In Pintos v. Pacific Creditor’s Association, Inc. — F.3d —-, 2009 WL 1151800 (9th Cir. 2009), the Court of Appeals for the Ninth Circuit addressed whether a creditor of towing debt had a permissible purpose under FCRA to pull a credit report on the debtor.  The Court of Appeals held that the creditor did not, explaining:

 

To qualify under § 1681b(a), the “credit transaction” must both (1) be “a credit transaction involving the consumer on whom the information is to be furnished” and (2) involve “the extension of credit to, or review or collection of an account of, the consumer.” Concluding that the transaction here involved the “collection of an account,” the district court held that the statute authorized PCA to obtain Pintos’s credit report.
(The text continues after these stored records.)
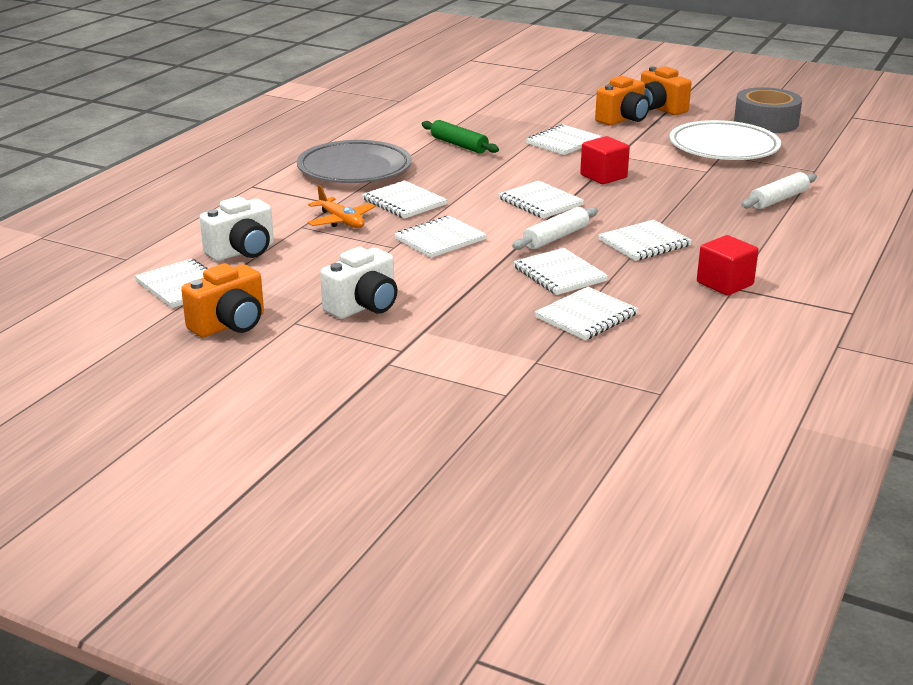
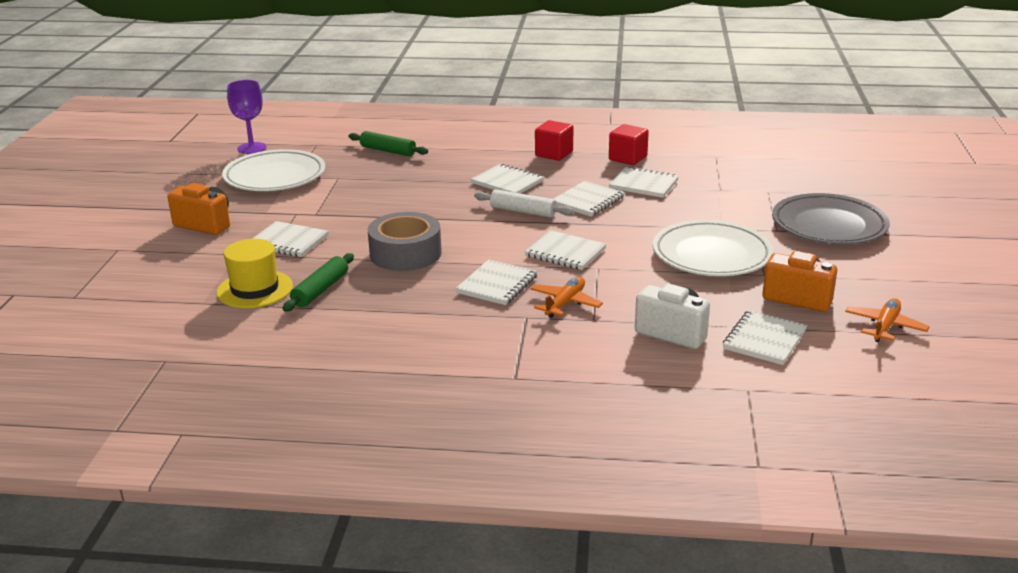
camera: 110 degrees left, 0 degrees up
(126, 350) = (885, 327): none -> orange plane
(354, 169) = (427, 330): grey plate -> grey plate (829, 226)
(364, 307) = (711, 255): white camera -> white plate
(481, 127) = (255, 289): none -> yellow hat
(540, 202) = (453, 228): white notebook -> none
(603, 176) = (374, 212): red cube -> red cube (628, 158)
(659, 109) = (165, 212): orange camera -> none
(766, 122) = (195, 168): grey tape -> grey tape (405, 253)
(778, 199) = (388, 151): white rolling pin -> green rolling pin
(814, 144) = (252, 148): none -> purple goblet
But the district court did not address whether the transaction was “a credit transaction involving” Pintos. That may have been because Hasbun did not separately discuss that requirement, but our court has discussed it in other cases and it is clearly set out in the statute.     . . . Here, Pintos did not participate in seeking credit from the towing company. She owned the car that was towed, so she was not as completely distant from the transaction as the victim of identity theft in Andrews, but neither was she a participant in the typical transaction where an extension of credit is requested. She had no contact with P & S or PCA until P & S towed her car. She never asked to have the vehicle towed; P & S simply towed the car by direction of the police then tried to collect the charges. Pintos did not initiate the transaction that resulted in PCA requesting her credit report. As the Seventh Circuit held in Stergiopoulos v. First Mid-west Bancorp, Inc., 427 F.3d 1043, 1047 (7th Cir.2005), § 1681b(a)(3)(A) can be relied upon by the party requesting a credit report “only if the consumer initiates the transaction.”